- _Problem details_: Arrange the lines of the records between the line containing "Je zou wel wat" and the line containing "friend bombing en hoe herken je het?", inclusive, as a Markdown table with the columns Row and Text. Give each line its own numbered row, leave out any blank lines, and include no other lines.

+ + + +

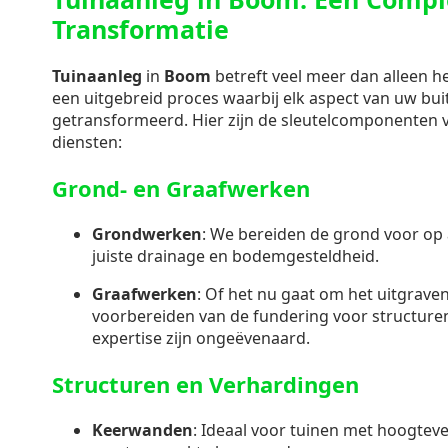
Transformatie
Tuinaanleg
in
Boom
betreft veel meer dan alleen he
een uitgebreid proces waarbij elk aspect van uw bu
getransformeerd. Hier zijn de sleutelcomponenten
diensten:
Grond- en Graafwerken
Grondwerken
: We bereiden de grond voor op 
juiste drainage en bodemgesteldheid.
Graafwerken
: Of het nu gaat om het uitgraven
voorbereiden van de fundering voor structuren
expertise zijn ongeëvenaard.
Structuren en Verhardingen
Keerwanden
: Ideaal voor tuinen met hoogteve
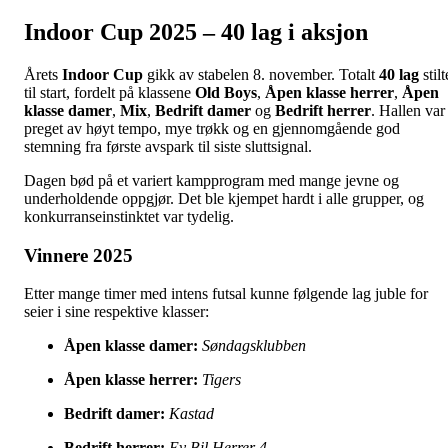
Indoor Cup 2025 – 40 lag i aksjon
Årets
Indoor Cup
gikk av stabelen 8. november. Totalt
40 lag
stilt
til start, fordelt på klassene
Old Boys
,
Åpen klasse herrer
,
Åpen
klasse damer
,
Mix
,
Bedrift damer
og
Bedrift herrer
. Hallen var
preget av høyt tempo, mye trøkk og en gjennomgående god
stemning fra første avspark til siste sluttsignal.
Dagen bød på et variert kampprogram med mange jevne og
underholdende oppgjør. Det ble kjempet hardt i alle grupper, og
konkurranseinstinktet var tydelig.
Vinnere 2025
Etter mange timer med intens futsal kunne følgende lag juble for
seier i sine respektive klasser:
Åpen klasse damer:
Søndagsklubben
Åpen klasse herrer:
Tigers
Bedrift damer:
Kastad
Bedrift herrer:
Ey Bil Herrer 4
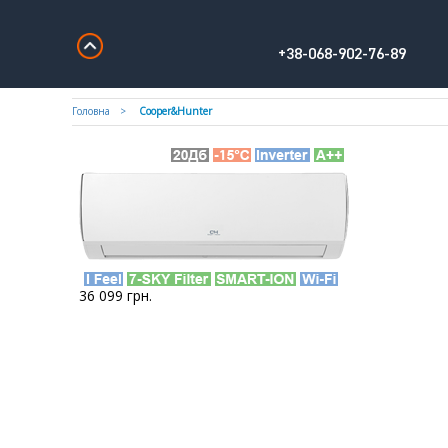
+38-068-902-76-89
Головна
Cooper&Hunter
36 099
грн.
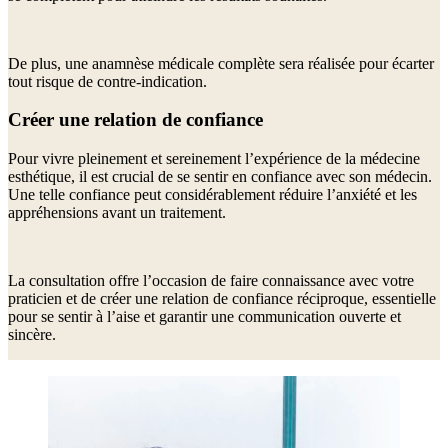
De plus, une anamnèse médicale complète sera réalisée pour écarter
tout risque de contre-indication.
Créer une relation de confiance
Pour vivre pleinement et sereinement l’expérience de la médecine
esthétique, il est crucial de se sentir en confiance avec son médecin.
Une telle confiance peut considérablement réduire l’anxiété et les
appréhensions avant un traitement.
La consultation offre l’occasion de faire connaissance avec votre
praticien et de créer une relation de confiance réciproque, essentielle
pour se sentir à l’aise et garantir une communication ouverte et
sincère.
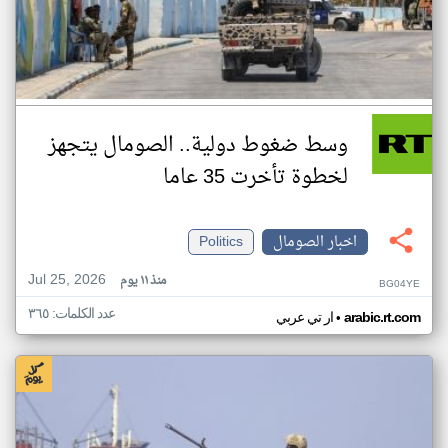
وسط ضغوط دولية.. الصومال يتجهز
لخطوة تأخرت 35 عاما
اخبار الصومال
Politics
Jul 25, 2026
منذ ١١ يوم
BG04YE
عدد الكلمات: ٣٦٥
•
arabic.rt.com
ار تي عربي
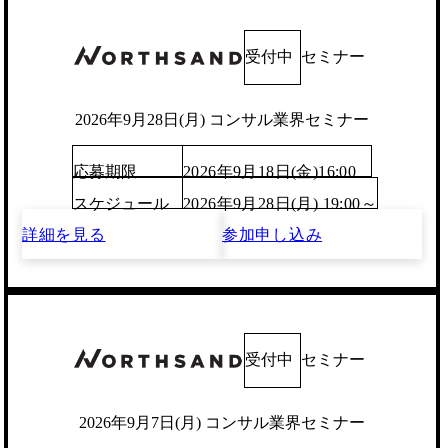
受付中
セミナー
2026年9月28日(月) コンサル業界セミナー
応募期限
2026年9月18日(金)16:00
スケジュール
2026年9月28日(月) 19:00～
詳細を見る
参加申し込み
受付中
セミナー
2026年9月7日(月) コンサル業界セミナー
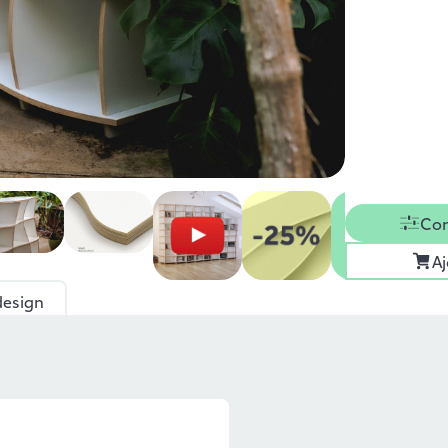
Con
Aj
design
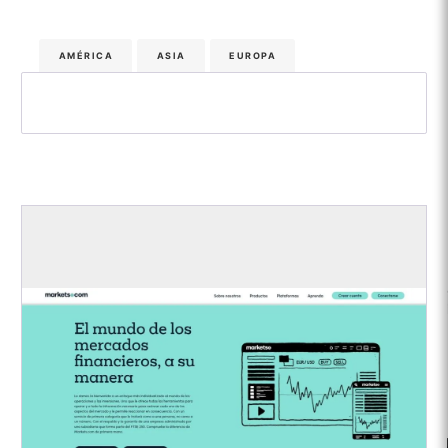
AMÉRICA
ASIA
EUROPA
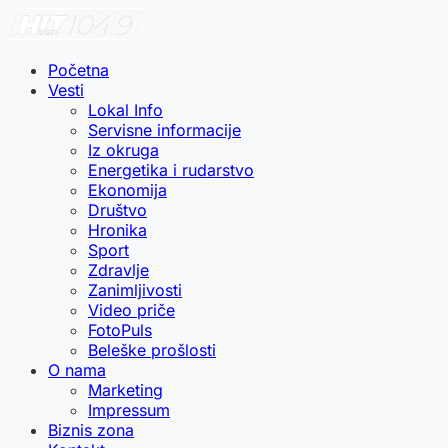
Početna
Vesti
Lokal Info
Servisne informacije
Iz okruga
Energetika i rudarstvo
Ekonomija
Društvo
Hronika
Sport
Zdravlje
Zanimljivosti
Video priče
FotoPuls
Beleške prošlosti
O nama
Marketing
Impressum
Biznis zona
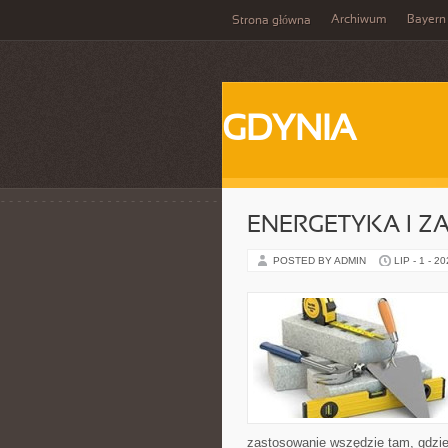
Archiwum
Bayern
Strona główna
GDYNIA
ENERGETYKA I Z
POSTED BY ADMIN
LIP - 1 - 2
zastosowanie wszędzie tam, gdzie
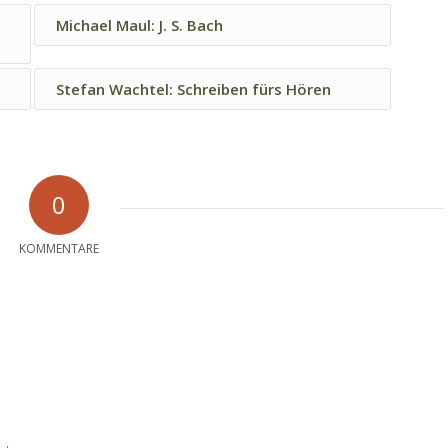
Michael Maul: J. S. Bach
Stefan Wachtel: Schreiben fürs Hören
0
KOMMENTARE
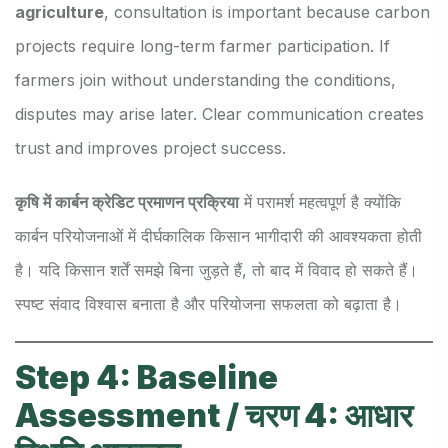
agriculture
, consultation is important because carbon
projects require long-term farmer participation. If
farmers join without understanding the conditions,
disputes may arise later. Clear communication creates
trust and improves project success.
कृषि में कार्बन क्रेडिट प्रमाणन प्रक्रिया
में परामर्श महत्वपूर्ण है क्योंकि
कार्बन परियोजनाओं में दीर्घकालिक किसान भागीदारी की आवश्यकता होती
है। यदि किसान शर्तें समझे बिना जुड़ते हैं, तो बाद में विवाद हो सकते हैं।
स्पष्ट संवाद विश्वास बनाता है और परियोजना सफलता को बढ़ाता है।
Step 4: Baseline
Assessment / चरण 4: आधार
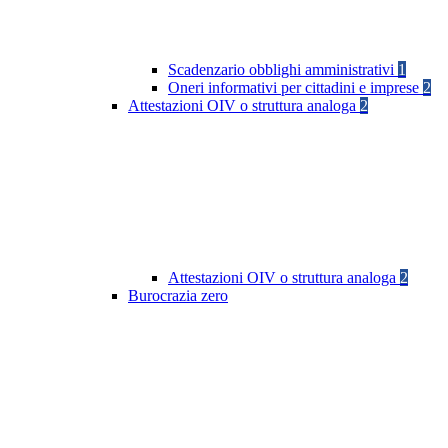
Scadenzario obblighi amministrativi
1
Oneri informativi per cittadini e imprese
2
Attestazioni OIV o struttura analoga
2
Attestazioni OIV o struttura analoga
2
Burocrazia zero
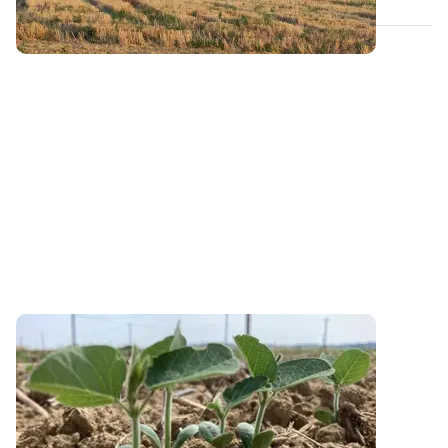
PROJET TERMINÉ
Vers un outil de diagnostic du stress lié au
phosphore sur soja
Actuellement, seules les graminées et les prairies
bénéficient d’outils de diagnostic...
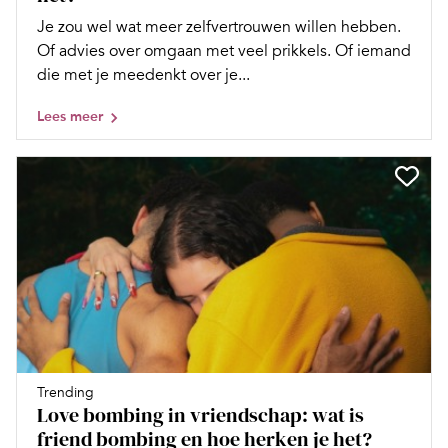
Je zou wel wat meer zelfvertrouwen willen hebben.
Of advies over omgaan met veel prikkels. Of iemand
die met je meedenkt over je...
Lees meer
Trending
Love bombing in vriendschap: wat is
friend bombing en hoe herken je het?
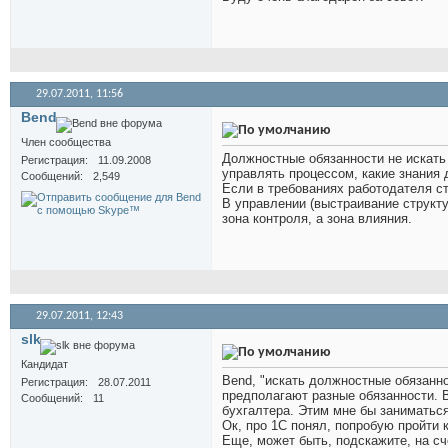
29.07.2011,
11:56
Bend
Член сообщества
Должностные обязанности не искать 
Регистрация
11.09.2008
управлять процессом, какие знания 
Сообщений
2,549
Если в требованиях работодателя ст
В управлении (выстраивание структу
зона контроля, а зона влияния.
29.07.2011,
12:43
slk
Кандидат
Bend, "искать должностные обязанно
Регистрация
28.07.2011
предполагают разные обязанности. 
Сообщений
11
бухгалтера. Этим мне бы заниматься
Ок, про 1С понял, попробую пройти 
Еще, может быть, подскажите, на с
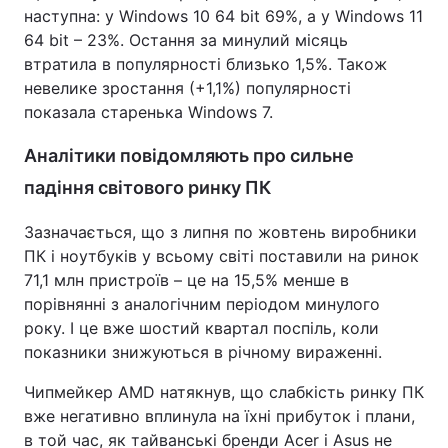
наступна: у Windows 10 64 bit 69%, а у Windows 11
64 bit – 23%. Остання за минулий місяць
втратила в популярності близько 1,5%. Також
невелике зростання (+1,1%) популярності
показала старенька Windows 7.
Аналітики повідомляють про сильне
падіння світового ринку ПК
Зазначається, що з липня по жовтень виробники
ПК і ноутбуків у всьому світі поставили на ринок
71,1 млн пристроїв – це на 15,5% менше в
порівнянні з аналогічним періодом минулого
року. І це вже шостий квартал поспіль, коли
показники знижуються в річному вираженні.
Чипмейкер AMD натякнув, що слабкість ринку ПК
вже негативно вплинула на їхні прибуток і плани,
в той час, як тайванські бренди Acer і Asus не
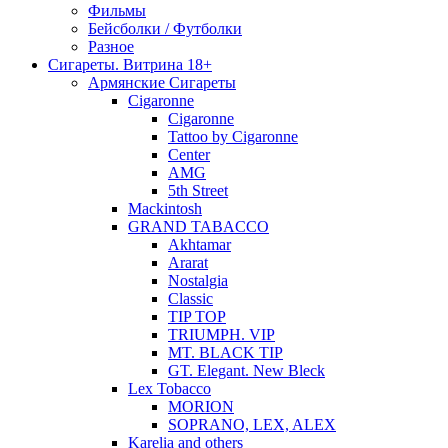
Фильмы
Бейсболки / Футболки
Разное
Сигареты. Витрина 18+
Армянские Сигареты
Cigaronne
Cigaronne
Tattoo by Cigaronne
Center
AMG
5th Street
Mackintosh
GRAND TABACCO
Akhtamar
Ararat
Nostalgia
Classic
TIP TOP
TRIUMPH. VIP
MT. BLACK TIP
GT. Elegant. New Bleck
Lex Tobacco
MORION
SOPRANO, LEX, ALEX
Karelia and others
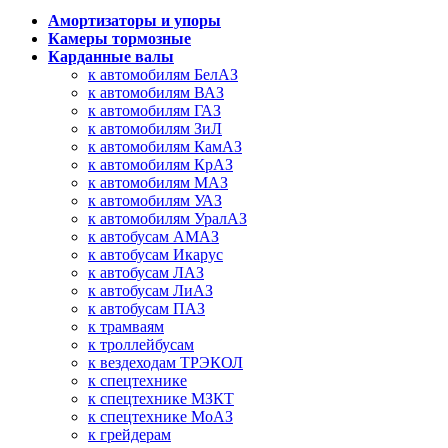
Амортизаторы и упоры
Камеры тормозные
Карданные валы
к автомобилям БелАЗ
к автомобилям ВАЗ
к автомобилям ГАЗ
к автомобилям ЗиЛ
к автомобилям КамАЗ
к автомобилям КрАЗ
к автомобилям МАЗ
к автомобилям УАЗ
к автомобилям УралАЗ
к автобусам АМАЗ
к автобусам Икарус
к автобусам ЛАЗ
к автобусам ЛиАЗ
к автобусам ПАЗ
к трамваям
к троллейбусам
к вездеходам ТРЭКОЛ
к спецтехнике
к спецтехнике МЗКТ
к спецтехнике МоАЗ
к грейдерам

+ + + +

- _Written answer_:
| Row | Text |
|---|---|
| 1 | Je zou wel wat meer zelfvertrouwen willen hebben. |
| 2 | Of advies over omgaan met veel prikkels. Of iemand |
| 3 | die met je meedenkt over je... |
| 4 | Lees meer |
| 5 | Trending |
| 6 | Love bombing in vriendschap: wat is |
| 7 | friend bombing en hoe herken je het? |